Dataset excerpts
*** Begin section ***
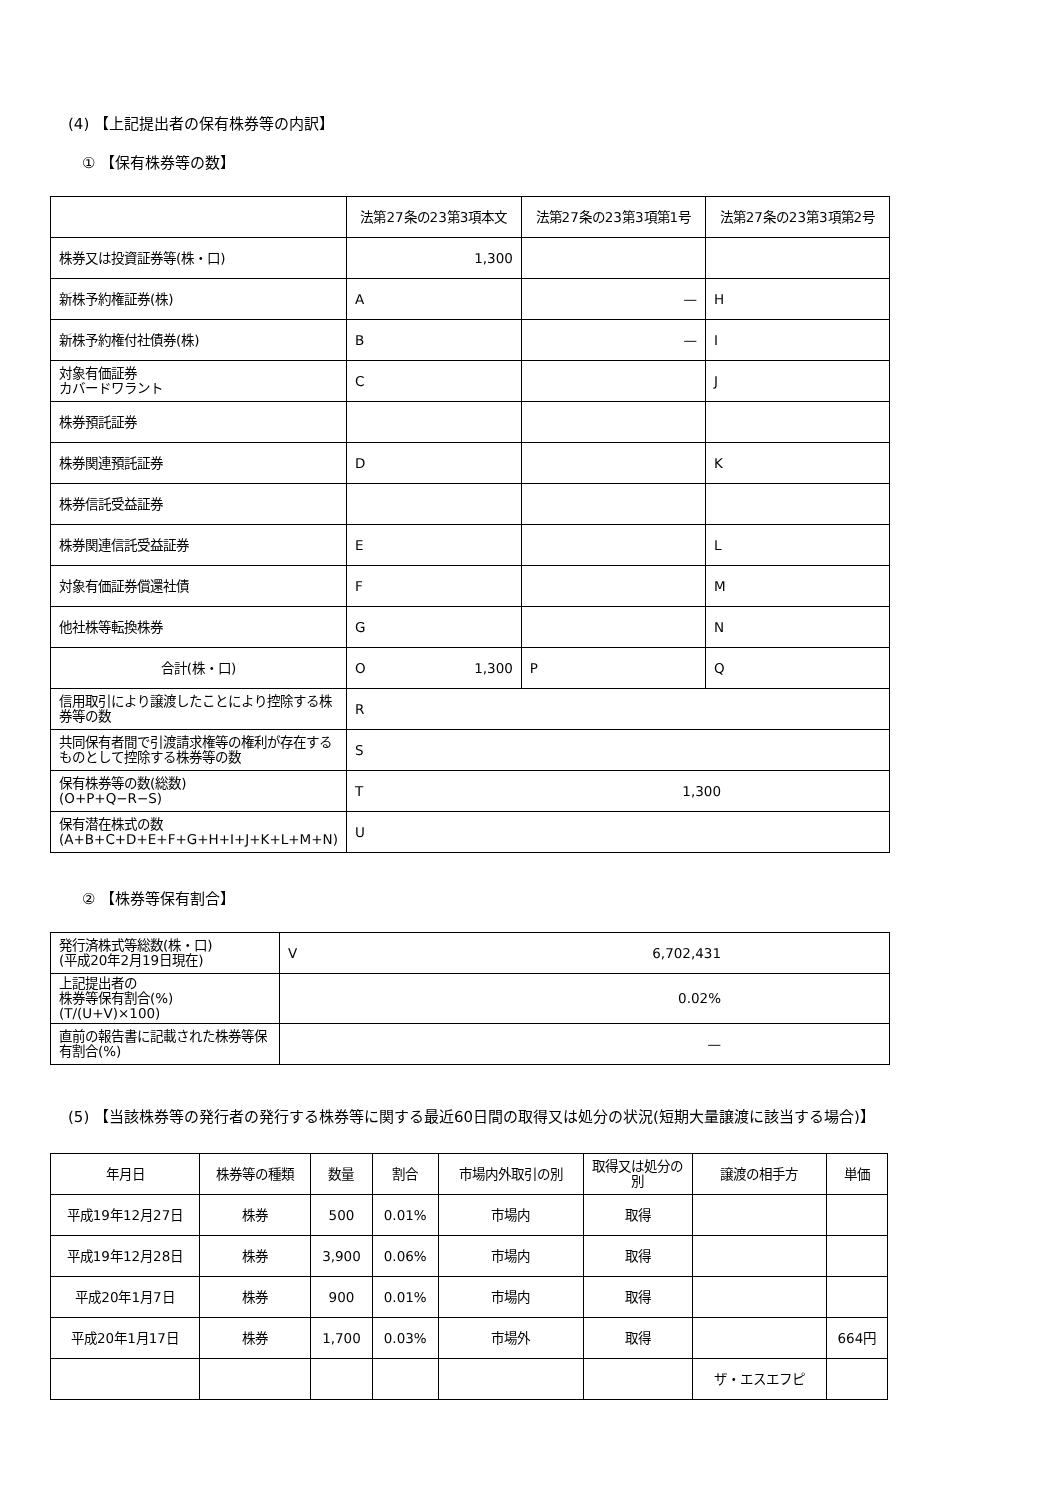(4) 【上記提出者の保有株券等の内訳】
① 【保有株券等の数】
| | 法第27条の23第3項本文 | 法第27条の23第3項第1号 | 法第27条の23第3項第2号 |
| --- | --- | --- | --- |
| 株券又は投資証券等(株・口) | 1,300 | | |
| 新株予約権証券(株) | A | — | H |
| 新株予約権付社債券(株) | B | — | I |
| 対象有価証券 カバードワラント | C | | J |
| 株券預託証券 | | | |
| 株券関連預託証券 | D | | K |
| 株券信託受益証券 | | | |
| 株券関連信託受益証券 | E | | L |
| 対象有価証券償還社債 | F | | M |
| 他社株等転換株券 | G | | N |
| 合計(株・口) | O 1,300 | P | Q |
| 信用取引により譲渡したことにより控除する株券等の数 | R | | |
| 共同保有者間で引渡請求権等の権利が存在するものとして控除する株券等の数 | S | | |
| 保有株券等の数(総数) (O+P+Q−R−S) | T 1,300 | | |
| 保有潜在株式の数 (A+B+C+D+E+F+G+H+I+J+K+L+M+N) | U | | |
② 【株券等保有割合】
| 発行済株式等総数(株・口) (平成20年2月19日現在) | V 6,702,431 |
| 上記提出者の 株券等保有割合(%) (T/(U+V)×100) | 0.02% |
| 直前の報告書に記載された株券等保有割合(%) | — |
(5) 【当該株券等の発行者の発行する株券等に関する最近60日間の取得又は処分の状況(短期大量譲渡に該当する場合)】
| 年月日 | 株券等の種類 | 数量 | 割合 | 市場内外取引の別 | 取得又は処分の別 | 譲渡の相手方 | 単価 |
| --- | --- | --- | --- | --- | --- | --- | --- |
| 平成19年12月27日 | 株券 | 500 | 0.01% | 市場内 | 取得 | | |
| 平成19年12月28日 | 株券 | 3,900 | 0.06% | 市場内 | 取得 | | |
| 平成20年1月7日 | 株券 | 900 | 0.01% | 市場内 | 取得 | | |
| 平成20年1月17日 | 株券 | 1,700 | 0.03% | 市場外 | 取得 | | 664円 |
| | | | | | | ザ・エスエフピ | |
*** End section ***
#### [Work item]
Please extract exactly the lines of the data, from the first through the line containing "(T/(U+V)×100) | 0.02% |", and add no pictures to the copy.

#### [Result of the task]
(4) 【上記提出者の保有株券等の内訳】
① 【保有株券等の数】
| | 法第27条の23第3項本文 | 法第27条の23第3項第1号 | 法第27条の23第3項第2号 |
| --- | --- | --- | --- |
| 株券又は投資証券等(株・口) | 1,300 | | |
| 新株予約権証券(株) | A | — | H |
| 新株予約権付社債券(株) | B | — | I |
| 対象有価証券 カバードワラント | C | | J |
| 株券預託証券 | | | |
| 株券関連預託証券 | D | | K |
| 株券信託受益証券 | | | |
| 株券関連信託受益証券 | E | | L |
| 対象有価証券償還社債 | F | | M |
| 他社株等転換株券 | G | | N |
| 合計(株・口) | O 1,300 | P | Q |
| 信用取引により譲渡したことにより控除する株券等の数 | R | | |
| 共同保有者間で引渡請求権等の権利が存在するものとして控除する株券等の数 | S | | |
| 保有株券等の数(総数) (O+P+Q−R−S) | T 1,300 | | |
| 保有潜在株式の数 (A+B+C+D+E+F+G+H+I+J+K+L+M+N) | U | | |
② 【株券等保有割合】
| 発行済株式等総数(株・口) (平成20年2月19日現在) | V 6,702,431 |
| 上記提出者の 株券等保有割合(%) (T/(U+V)×100) | 0.02% |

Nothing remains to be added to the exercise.